"We were a totally motley crew," she says. "We were horrible...It looked like a pick-up game."
The team's ragged appearance even caught the attention of a Mad Magazine photographer who snapped a picture of the squad during their 1971-72 season.
"We didn't have any funding for women's athletics," she adds. "It's so hard to imagine that things were that backwards."
Carty's college experience was very different from her colleagues,' thanks to an unusual decision she made in the summer between her sophomore and junior years. It was then that she married Brian T. Carty'71, whom she began dating as a first year student.
"It wasn't a rational decision. I certainly didn't know anyone else who was doing it," she says. "But it felt like an emotional mandate to me."

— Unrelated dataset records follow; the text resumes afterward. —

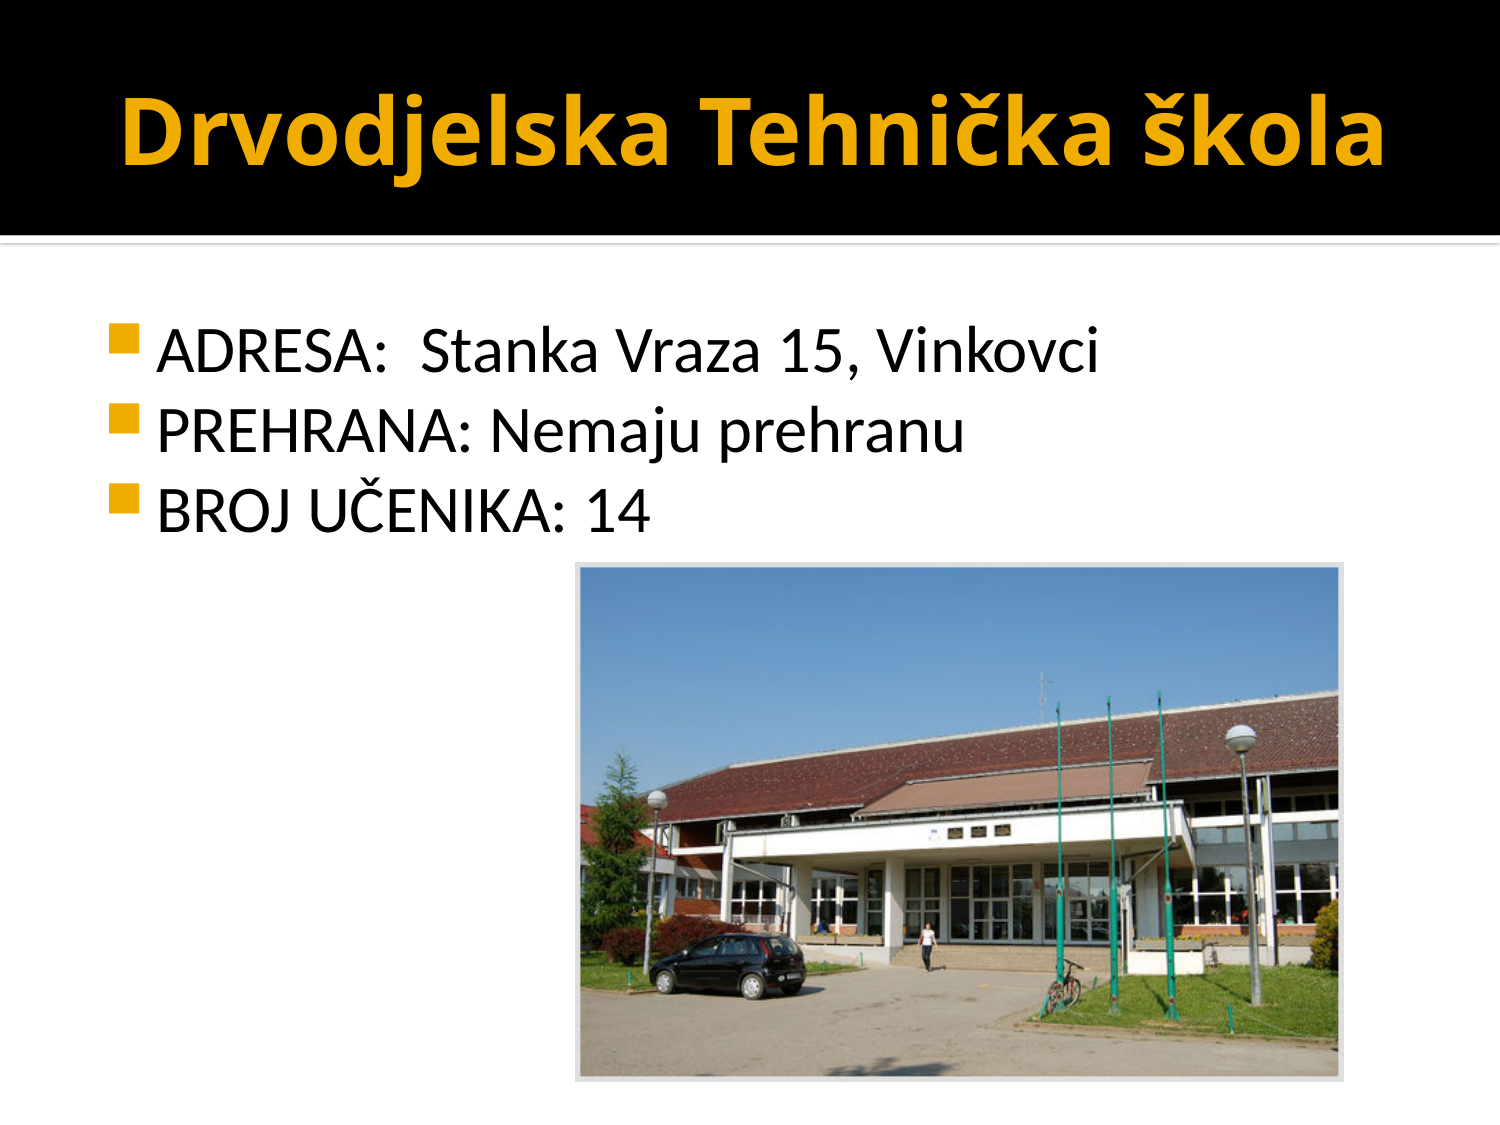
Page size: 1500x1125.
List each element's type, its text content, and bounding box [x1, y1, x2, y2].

picture [574, 562, 1344, 1082]
list ADRESA: Stanka Vraza 15, Vinkovci PREHRANA: Nemaju prehranu BROJ UČENIKA: 14 [75, 291, 1425, 1050]
title Drvodjelska Tehnička škola [75, 25, 1425, 231]
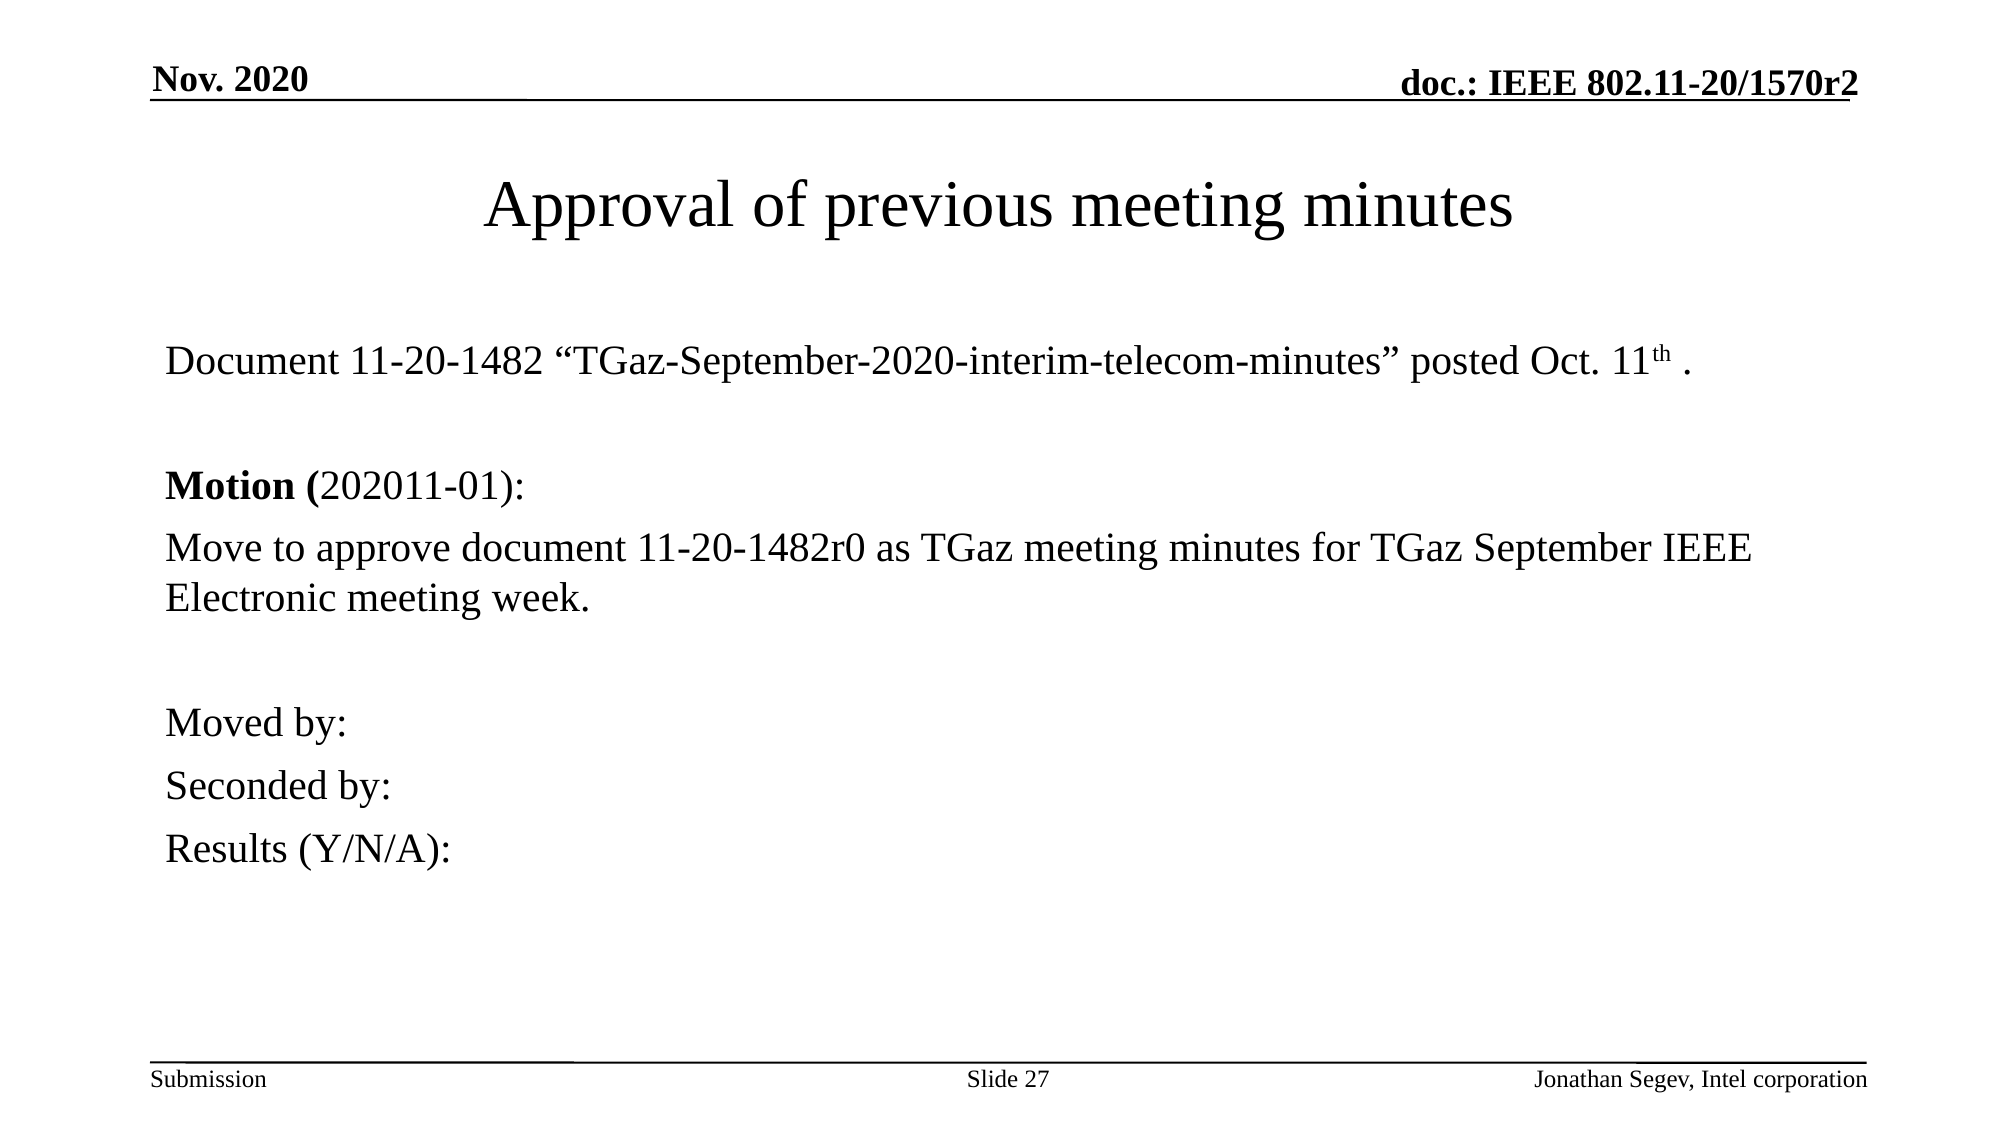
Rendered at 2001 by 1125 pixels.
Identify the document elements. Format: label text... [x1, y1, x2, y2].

Carty says her college experience was characterized less by extracurricular activities than by the friends she made. What she remembers most about college, she says, was "wearing a silly bathrobe and talking for hours." One evening, a friend who was a gourmet cook was baking a chocolate cake from scratch. Before being served, the cake caved in like a disappointing souffle.
"She was devastated," Carty says. "But I ate the whole thing. I really gained her respect, though I felt pretty sick."
Carty was also a devoted student, who left her hometown of Pleasantville, N.Y., to attend boarding school in Massachusetts.
"I was not one of those people who didn't go to class," she says.
'Everything Seemed Possible'
After graduation, Carty went to work as a personnel officer at a small insurance company. Carty says she felt like part of the real world, unlike many of her classmates who went to professional schools because they were unsure what to do with their lives.
"I remember feeling a little self-satisfied that I was facing up to having to pay the rent," she says.
When Carty became pregnant with her first child, she realized that the agency would not let her work part-time. She decided to stay at home with her baby, and she remained there as she raised two more children until she came to work for the RCAA in 1991. Two years later, Carty was working full-time as the chief administrator of the nearly 30,000-member organization.
"I felt conflicted about staying at home when all my friends and certainly all of my school friends were working," she says. "I felt out of step with the world."
But Carty says her return to the RCAA, around her 20th reunion, provided her with a group of women who understood the choices she faced.